--- start Text ---

So excited to be a featured artist on the Endpaper blog by Paperblanks! ?? They make my favourite sketchbooks! Go have a read and check out their gorgeous sketchbooks! Read the full interview here!
I’ve been a fan of Paperblanks books ever since I picked up that first small mini notebook at my local newsagent! Back then I used them mostly for journaling purposes, but when I grew more confident with my drawing, I started to brave the precious pages with my artwork. I feel like very few artists realise how high the quality of their paper actually is. Personally when I first thought of drawing in them I assumed it wasn’t going to take well as an artist notebook and almost shunned the idea. The thick paper surprised me, and I have even been able to apply acrylics over them with no show-through on the other side. I now use them as my only sketchbooks, with my small mini sketchbook always accompanying me wherever I go.
On the Endpaper blog
This week, as part of our People of Paperblanks series, we had the pleasure of speaking with Janeczka Prinsloo, a bubble goth illustrator from Australia who goes by the name Nekka.
Nekka is a wildly creative and quirky artist who specialises in creating cute and wonderful characters, along with the stories that surround them. And at only 26 years old, her illustrations are the feature of many accessories such as bags and clothing.
To find out more about Nekka, her sources of inspiration and her two adorable parrots whom she loves, check out the full interview below.
A little bit about Janeczka…
Name: Janeczka Prinsloo (Nickname: Nekka)
Location: Adelaide, Australia
Places of Travel: Australia-wide
Passions: Animals (specifically parrots and octopi), gaming, collecting plushies, studying languages and alternative rock/goth music
Education/Training: Self-taught but also studied graphic design specialising in illustration for her final year
Occupation: Freelance illustrator, artist and graphic designer
Favourite Quote: “She was not quite what you would call refined. She was not quite what you would call unrefined. She was the kind of person that keeps a parrot.” ― Mark Twain
You describe your artwork using the term “Bubble Goth.” Can you elaborate on what this means?
Bubblegoth is something that is light, cute and wonderful, but can also be creepy and somewhat dark at the same time. It’s originally known as a music genre and I’m attempting to give it a visual form and establish it as an art style. It incorporates lighter colours such as pastels and white, along with hints of black. The ultimate aim is to make the beautiful, creepy and the creepy, beautiful – something that takes light and dark and puts them together.
Describe your typical day of work as an artist.

--- end Text ---
--- start Data extract ---

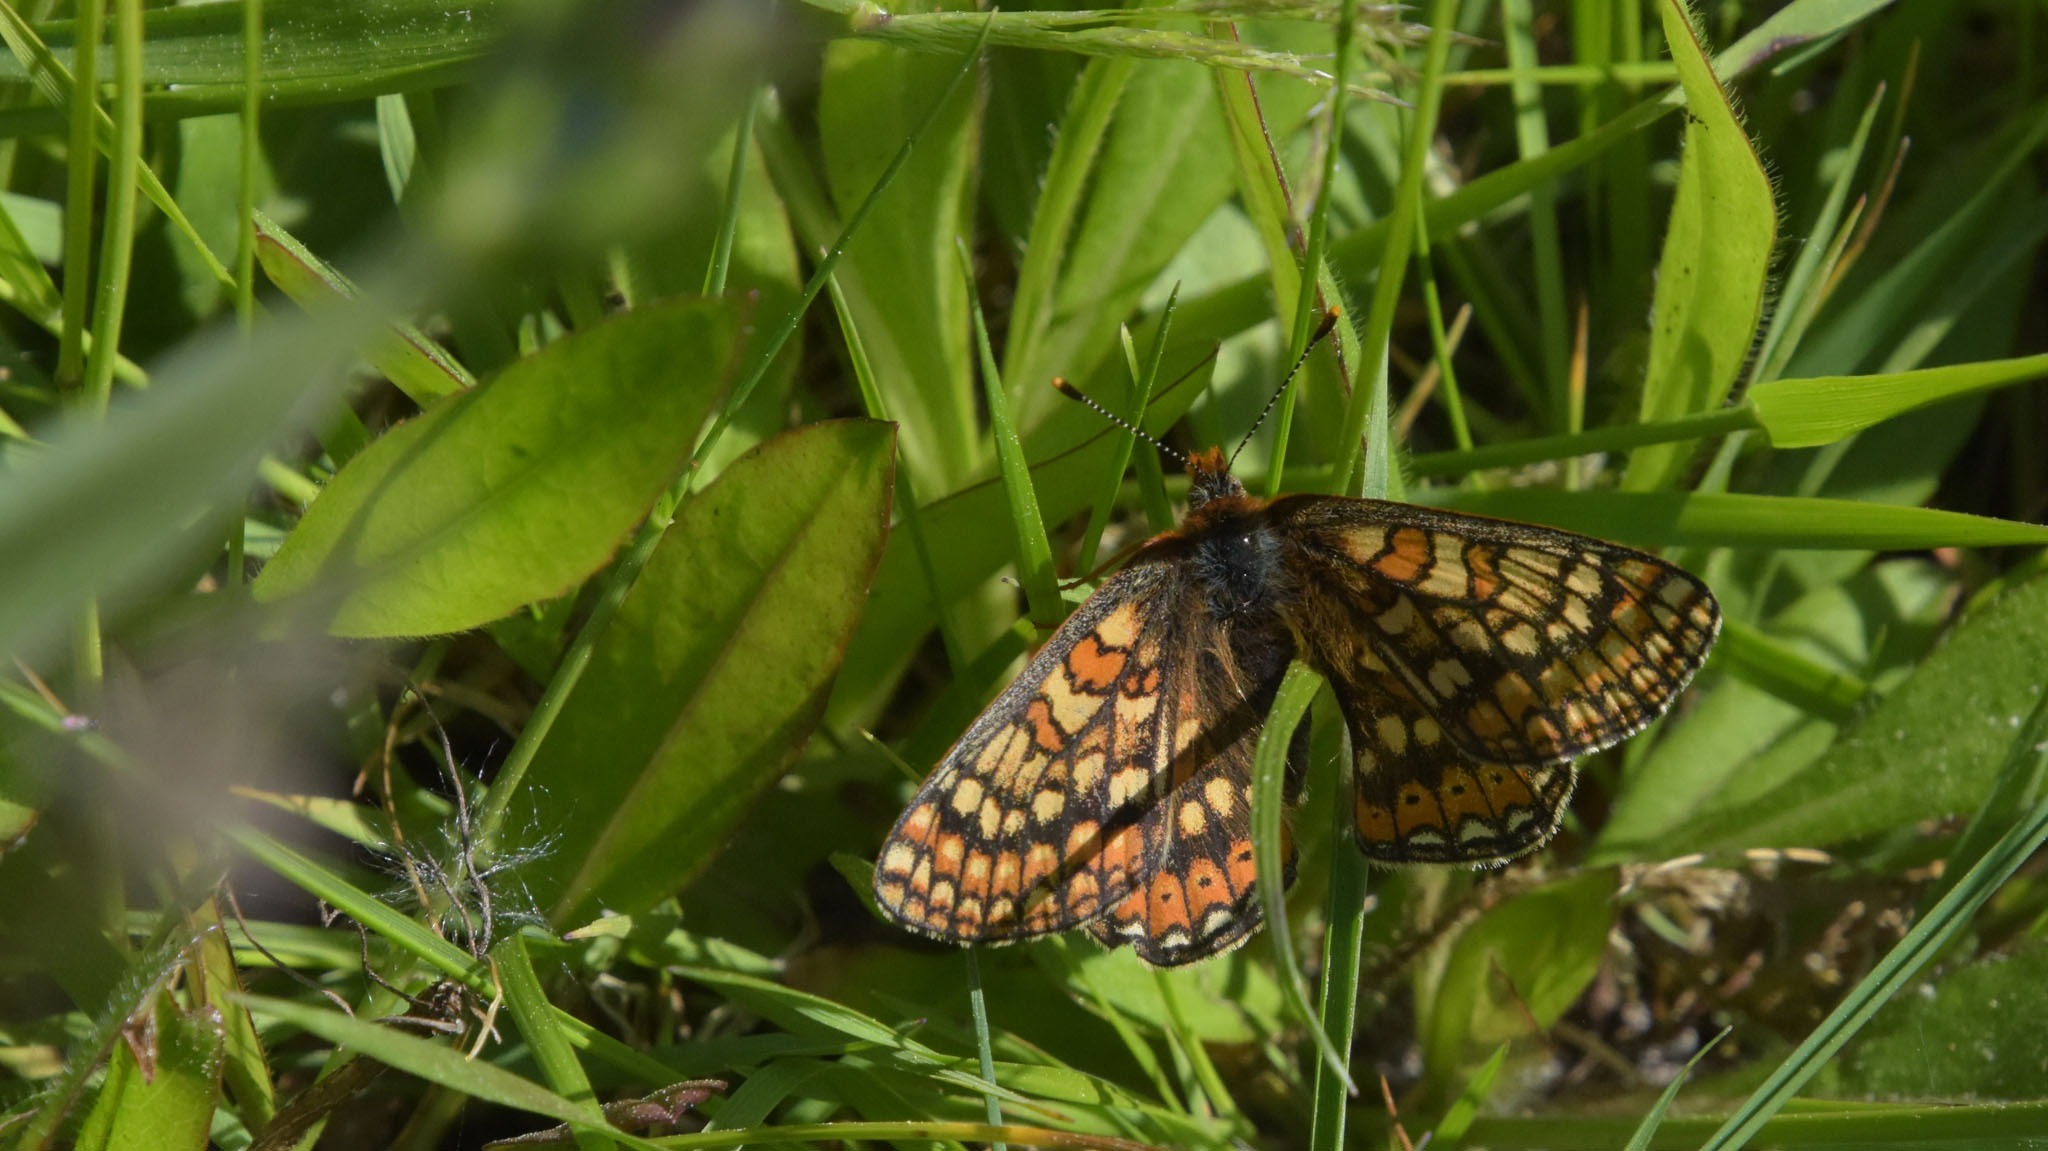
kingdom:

--- end Data extract ---
--- start Data extract ---

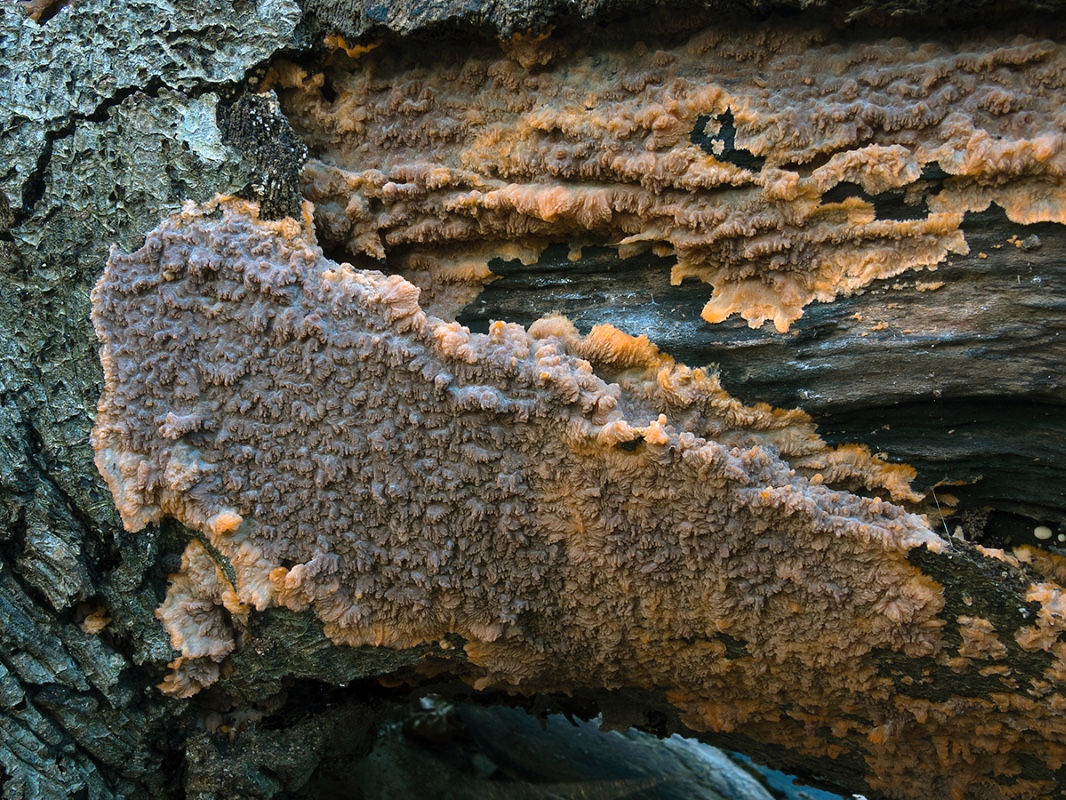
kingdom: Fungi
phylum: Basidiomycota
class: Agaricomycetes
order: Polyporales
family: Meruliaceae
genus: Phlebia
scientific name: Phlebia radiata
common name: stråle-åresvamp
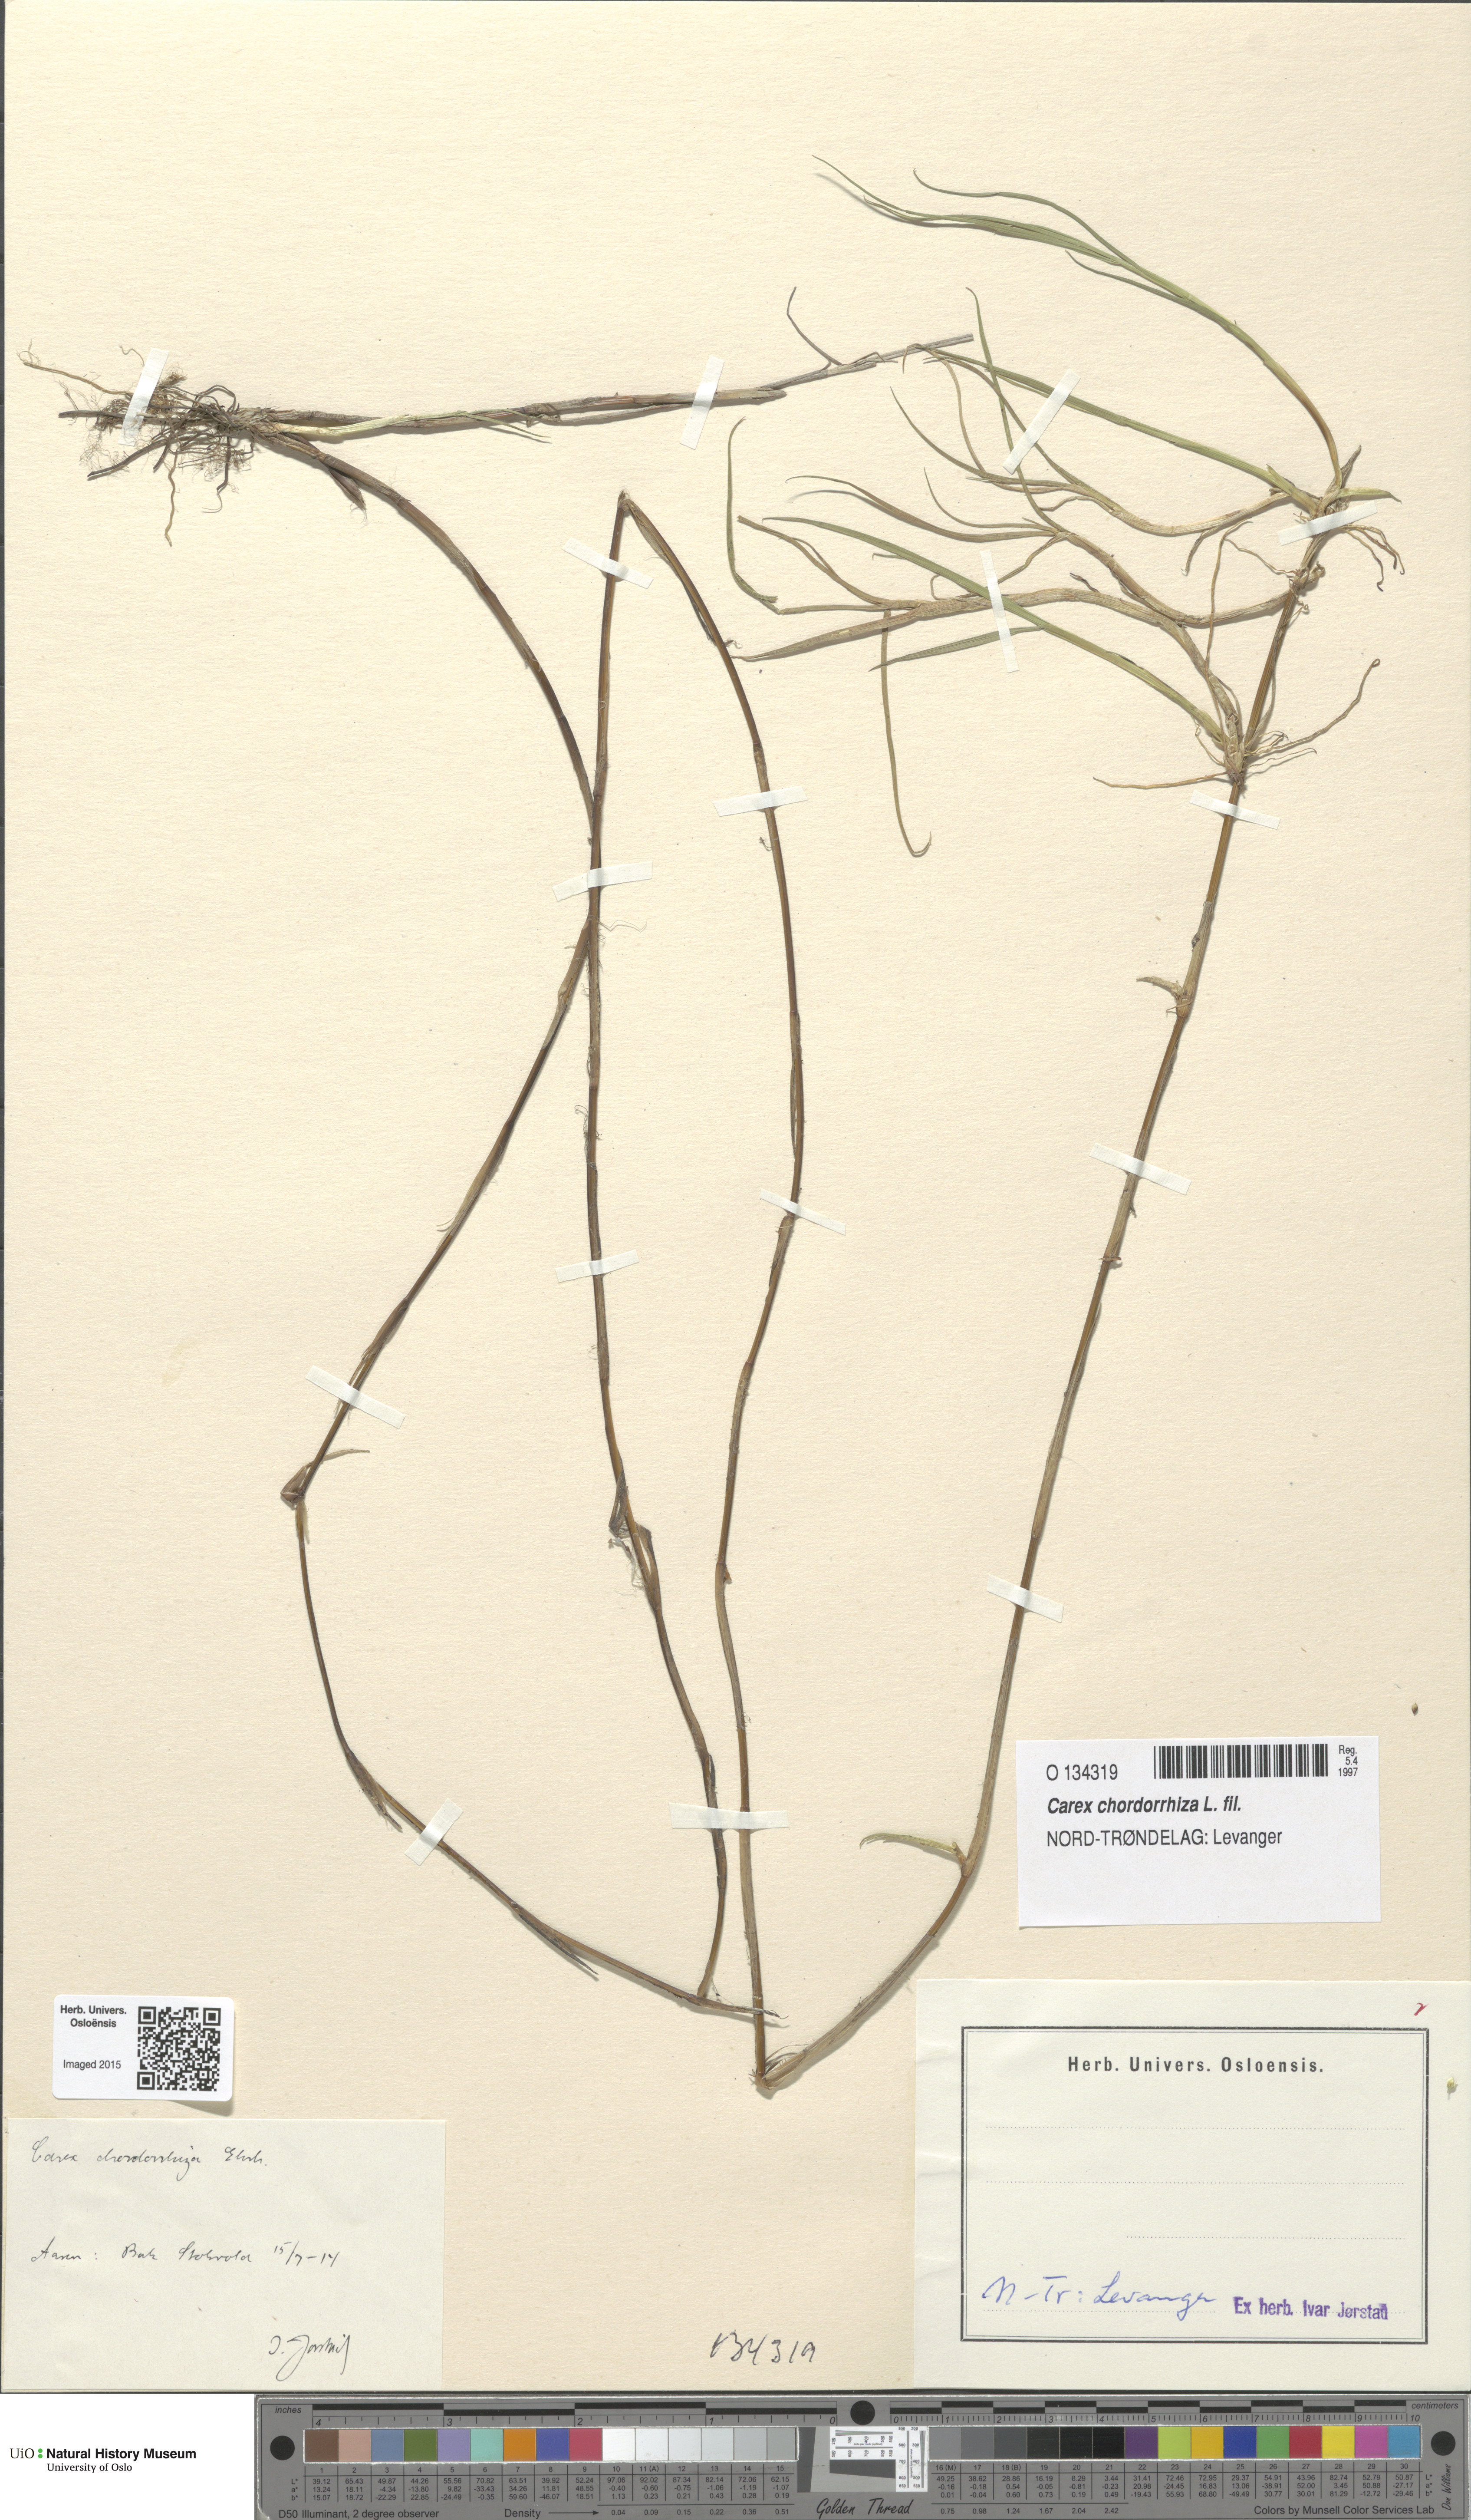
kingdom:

--- end Data extract ---
--- start Data extract ---

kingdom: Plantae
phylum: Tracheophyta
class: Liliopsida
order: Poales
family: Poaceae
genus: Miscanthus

--- end Data extract ---

• Written task
Copy the Nekka interview text above between "Location: Adelaide, Australia" and "what this means?", inclusive, swapping "Adelaide" for "Melbourne".

• Result of the task
Location: Melbourne, Australia
Places of Travel: Australia-wide
Passions: Animals (specifically parrots and octopi), gaming, collecting plushies, studying languages and alternative rock/goth music
Education/Training: Self-taught but also studied graphic design specialising in illustration for her final year
Occupation: Freelance illustrator, artist and graphic designer
Favourite Quote: “She was not quite what you would call refined. She was not quite what you would call unrefined. She was the kind of person that keeps a parrot.” ― Mark Twain
You describe your artwork using the term “Bubble Goth.” Can you elaborate on what this means?